[Advaita-l] Re: Advaita-l Digest, Vol 35, Issue 18
Jaldhar H. Vyas
jaldhar at braincells.com
Tue Mar 21 08:59:16 CST 2006
On Tue, 21 Mar 2006, Santhosh Nair wrote:
> 1. Are you working people like me? I work in a private company in
> Mumbai. IT-related stuff, although not exactly. Do you follow all these
> principles?
I for one am a working person. I am also in the IT field. To be honest,
I do not follow all the principles of Advaita Vedanta. As a grhastha who
has elderly parents, wife, children, who depend on me I simply cannot.
That is why I try to follow karmayoga i.e. doing my duty as per shastras
and society as dilligently as possible. Vedic dharma operates on several
different levels and does offer options for people in different
situations. What is absolutely wrong for the serious sadhaka is to just
pick and choose what they are going to do.
> 2. If someone sets out to be a Sanyasi, isn't that
> considered as not doing duty towards his parents? of serving them,
> looking after them?
It was mentioned in a previous post that the ideal is to follow the
ashramas in order from Brahmacharya to Sannyasa. However Shankaracharya
says that one can take sannyasa from any ashrama because it is entirely a
seperate category of behavior.
Whether it is feasible to take sannyasa or not is highly dependent on
individual situations. I know a family whose son became a (Vaishnava)
sadhu straight after college and they were overjoyed by it.
There has to be honesty on both sides. Loved ones have to ask whether
their objections are really based on their childs interest or selfish
motives? Prospective sannyasis have to ask are they just trying to escape
from worldly problems or do they have a real sense of vairagya? Are
people being hurt by this action? (A sannyasi always wants to avoid
that.)
> 3. I guess my duty would be serving my parents and
> brothers who depend on me. (I'm not married - just 26 yrs), other than
> those toward God. Hence, my dharma is to do work to serve my family.
As long as one feels attachment, one is not ready for sannyasa or the
higher practices of Advaita Vedanta. But that doesn't mean one has to
stop in ones tracks. There is plenty even a grhastha can do to increase
vairagya.
5. What's the truth about heaven, hell etc?
> a) If people are punished in hell, why is it said that they will be
> punisehd for their bad doings in the next birth?
It is not the same body that goes to heaven or hell, they are reborn
there.
> b) If there's hell, how long will the souls be there? AFtehr the
> punishment, will the soul go to Heaven or take rebrith?
Rebirth. The time spent in heaven or hell is proportionate to ones
balance of good or bad deeds.
> c) If one goes to heaven, is that Moksha?

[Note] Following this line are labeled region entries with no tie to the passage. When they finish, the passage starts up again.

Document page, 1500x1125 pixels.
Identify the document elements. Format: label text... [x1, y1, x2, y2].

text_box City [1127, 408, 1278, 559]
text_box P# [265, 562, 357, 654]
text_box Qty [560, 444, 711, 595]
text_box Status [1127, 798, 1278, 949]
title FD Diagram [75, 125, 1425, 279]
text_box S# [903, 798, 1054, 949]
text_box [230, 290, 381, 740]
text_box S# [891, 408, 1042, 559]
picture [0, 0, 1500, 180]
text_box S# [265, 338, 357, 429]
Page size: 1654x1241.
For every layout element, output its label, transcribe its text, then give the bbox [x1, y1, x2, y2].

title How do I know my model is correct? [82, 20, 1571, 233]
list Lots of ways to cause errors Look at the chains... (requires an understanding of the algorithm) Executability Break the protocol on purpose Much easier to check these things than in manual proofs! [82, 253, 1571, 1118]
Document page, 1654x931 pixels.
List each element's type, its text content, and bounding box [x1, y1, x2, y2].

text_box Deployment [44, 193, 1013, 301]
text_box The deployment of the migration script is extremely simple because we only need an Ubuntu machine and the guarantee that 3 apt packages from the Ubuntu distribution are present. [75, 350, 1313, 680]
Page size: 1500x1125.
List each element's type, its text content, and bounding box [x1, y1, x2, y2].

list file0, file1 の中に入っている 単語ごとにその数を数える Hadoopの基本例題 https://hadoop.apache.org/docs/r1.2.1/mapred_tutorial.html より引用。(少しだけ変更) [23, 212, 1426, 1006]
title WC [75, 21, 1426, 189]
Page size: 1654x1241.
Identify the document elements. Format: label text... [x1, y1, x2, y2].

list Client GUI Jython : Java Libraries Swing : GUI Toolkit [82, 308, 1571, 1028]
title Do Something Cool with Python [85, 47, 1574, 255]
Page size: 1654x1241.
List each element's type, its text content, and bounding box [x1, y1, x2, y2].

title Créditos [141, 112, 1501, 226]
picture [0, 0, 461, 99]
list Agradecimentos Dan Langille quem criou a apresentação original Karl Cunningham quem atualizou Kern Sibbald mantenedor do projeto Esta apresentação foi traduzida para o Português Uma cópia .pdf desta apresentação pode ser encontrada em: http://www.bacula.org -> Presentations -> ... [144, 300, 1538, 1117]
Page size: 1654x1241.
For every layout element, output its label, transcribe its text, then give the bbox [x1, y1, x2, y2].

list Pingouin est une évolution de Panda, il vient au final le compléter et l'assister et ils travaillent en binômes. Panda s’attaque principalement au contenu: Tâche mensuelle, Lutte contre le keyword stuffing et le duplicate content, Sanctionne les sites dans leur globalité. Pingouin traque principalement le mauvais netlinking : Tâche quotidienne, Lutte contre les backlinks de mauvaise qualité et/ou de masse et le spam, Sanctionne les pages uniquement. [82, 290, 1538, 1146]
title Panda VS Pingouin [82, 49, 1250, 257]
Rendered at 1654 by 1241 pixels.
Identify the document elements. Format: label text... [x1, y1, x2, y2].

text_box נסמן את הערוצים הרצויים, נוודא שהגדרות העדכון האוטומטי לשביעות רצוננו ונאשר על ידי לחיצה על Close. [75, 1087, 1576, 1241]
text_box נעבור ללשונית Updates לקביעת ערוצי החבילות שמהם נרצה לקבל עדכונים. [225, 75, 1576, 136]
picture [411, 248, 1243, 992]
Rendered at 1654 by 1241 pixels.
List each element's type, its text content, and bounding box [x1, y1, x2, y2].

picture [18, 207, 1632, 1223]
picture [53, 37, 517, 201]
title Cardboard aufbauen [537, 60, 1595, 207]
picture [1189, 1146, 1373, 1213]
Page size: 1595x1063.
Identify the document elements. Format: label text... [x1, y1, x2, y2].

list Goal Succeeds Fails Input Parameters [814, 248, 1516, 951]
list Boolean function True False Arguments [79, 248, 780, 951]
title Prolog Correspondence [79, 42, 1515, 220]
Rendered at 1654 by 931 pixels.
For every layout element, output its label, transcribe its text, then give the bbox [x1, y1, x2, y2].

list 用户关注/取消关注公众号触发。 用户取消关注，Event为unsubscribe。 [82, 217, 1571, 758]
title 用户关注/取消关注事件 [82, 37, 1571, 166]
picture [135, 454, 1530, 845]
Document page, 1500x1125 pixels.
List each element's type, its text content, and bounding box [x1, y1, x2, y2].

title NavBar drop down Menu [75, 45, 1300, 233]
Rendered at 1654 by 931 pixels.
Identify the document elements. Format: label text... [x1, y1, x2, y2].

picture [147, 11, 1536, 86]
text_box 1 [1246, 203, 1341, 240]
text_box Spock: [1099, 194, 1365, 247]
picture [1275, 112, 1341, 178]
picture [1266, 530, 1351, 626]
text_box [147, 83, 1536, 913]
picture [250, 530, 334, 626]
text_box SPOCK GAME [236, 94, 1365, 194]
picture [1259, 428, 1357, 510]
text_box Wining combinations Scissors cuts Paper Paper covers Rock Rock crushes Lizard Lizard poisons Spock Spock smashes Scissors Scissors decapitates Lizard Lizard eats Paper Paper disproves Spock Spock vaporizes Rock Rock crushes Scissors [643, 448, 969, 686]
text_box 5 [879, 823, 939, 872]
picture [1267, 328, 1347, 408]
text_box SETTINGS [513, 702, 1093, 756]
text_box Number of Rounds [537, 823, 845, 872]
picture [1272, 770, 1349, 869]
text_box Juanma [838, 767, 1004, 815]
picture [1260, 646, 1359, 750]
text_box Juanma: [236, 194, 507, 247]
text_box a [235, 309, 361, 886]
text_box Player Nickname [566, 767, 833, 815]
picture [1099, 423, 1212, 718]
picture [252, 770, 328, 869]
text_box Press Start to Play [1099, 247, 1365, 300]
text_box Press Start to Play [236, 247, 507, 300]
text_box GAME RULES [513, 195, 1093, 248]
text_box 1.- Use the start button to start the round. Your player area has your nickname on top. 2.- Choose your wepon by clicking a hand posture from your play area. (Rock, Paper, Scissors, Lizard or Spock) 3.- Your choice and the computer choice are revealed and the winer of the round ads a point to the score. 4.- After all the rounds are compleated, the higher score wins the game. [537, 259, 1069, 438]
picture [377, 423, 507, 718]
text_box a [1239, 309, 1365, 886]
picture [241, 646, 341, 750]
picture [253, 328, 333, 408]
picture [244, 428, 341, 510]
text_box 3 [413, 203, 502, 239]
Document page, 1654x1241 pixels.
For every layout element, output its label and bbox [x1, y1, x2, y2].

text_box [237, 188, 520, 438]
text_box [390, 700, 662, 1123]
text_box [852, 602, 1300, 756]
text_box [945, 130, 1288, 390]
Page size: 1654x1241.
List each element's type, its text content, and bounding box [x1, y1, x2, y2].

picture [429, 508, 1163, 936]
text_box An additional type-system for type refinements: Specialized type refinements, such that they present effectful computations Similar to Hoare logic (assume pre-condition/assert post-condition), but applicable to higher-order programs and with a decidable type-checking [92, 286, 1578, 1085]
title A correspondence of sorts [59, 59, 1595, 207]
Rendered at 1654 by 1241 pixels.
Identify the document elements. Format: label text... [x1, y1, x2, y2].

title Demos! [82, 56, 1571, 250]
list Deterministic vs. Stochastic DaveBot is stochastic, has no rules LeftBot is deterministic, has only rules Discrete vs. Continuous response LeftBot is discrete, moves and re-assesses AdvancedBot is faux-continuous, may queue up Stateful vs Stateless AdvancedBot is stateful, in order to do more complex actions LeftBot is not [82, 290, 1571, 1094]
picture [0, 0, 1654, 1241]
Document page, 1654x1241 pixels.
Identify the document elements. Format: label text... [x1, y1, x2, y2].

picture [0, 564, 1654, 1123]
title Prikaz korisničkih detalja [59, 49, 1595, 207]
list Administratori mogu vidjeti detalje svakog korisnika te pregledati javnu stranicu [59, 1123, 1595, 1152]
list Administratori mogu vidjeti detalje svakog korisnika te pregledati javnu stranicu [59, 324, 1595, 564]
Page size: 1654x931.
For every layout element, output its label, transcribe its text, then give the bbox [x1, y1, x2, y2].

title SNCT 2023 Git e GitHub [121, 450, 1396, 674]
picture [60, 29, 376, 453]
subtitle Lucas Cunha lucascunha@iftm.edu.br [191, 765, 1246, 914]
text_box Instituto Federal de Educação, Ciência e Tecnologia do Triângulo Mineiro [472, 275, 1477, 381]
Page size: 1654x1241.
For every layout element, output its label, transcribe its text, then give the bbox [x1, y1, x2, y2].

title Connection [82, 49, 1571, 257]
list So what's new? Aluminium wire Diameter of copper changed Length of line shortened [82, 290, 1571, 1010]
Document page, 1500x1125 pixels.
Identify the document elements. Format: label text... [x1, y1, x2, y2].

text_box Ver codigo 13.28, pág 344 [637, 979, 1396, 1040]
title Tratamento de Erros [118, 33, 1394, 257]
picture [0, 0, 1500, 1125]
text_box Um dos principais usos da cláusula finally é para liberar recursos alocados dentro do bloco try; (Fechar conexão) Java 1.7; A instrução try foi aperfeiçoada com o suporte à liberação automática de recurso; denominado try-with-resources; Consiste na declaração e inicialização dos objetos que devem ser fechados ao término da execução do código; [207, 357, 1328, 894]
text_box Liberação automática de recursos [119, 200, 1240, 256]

No. Because as noted in b) heaven and hell are transitory whereas Moksha
is permanent. In our shastras we have many stories of sages who were
advanced in tapa but get tempted by Indra with promises of material
rewards. But a true sage will consider even rulership of heaven as
inferior to Moksha.
> But heaven is for Gods. How can men be there?
See a).
> And in heaven you find materialistic things (from what
> i have seen in serials, etc.) that men aer not supposed to do in the
> Earth. How is this justified?
Well if a cat is reborn as a human, it will be able to do things a cat was
not able to do. Different levels of beings have different abilities and
different rules.
> D) If souls take rebirth, why do we perfom rituals for "pitrs" ? They
> would have already been "de-linked" from us?
Because we want them to be linked with us and return to our own families.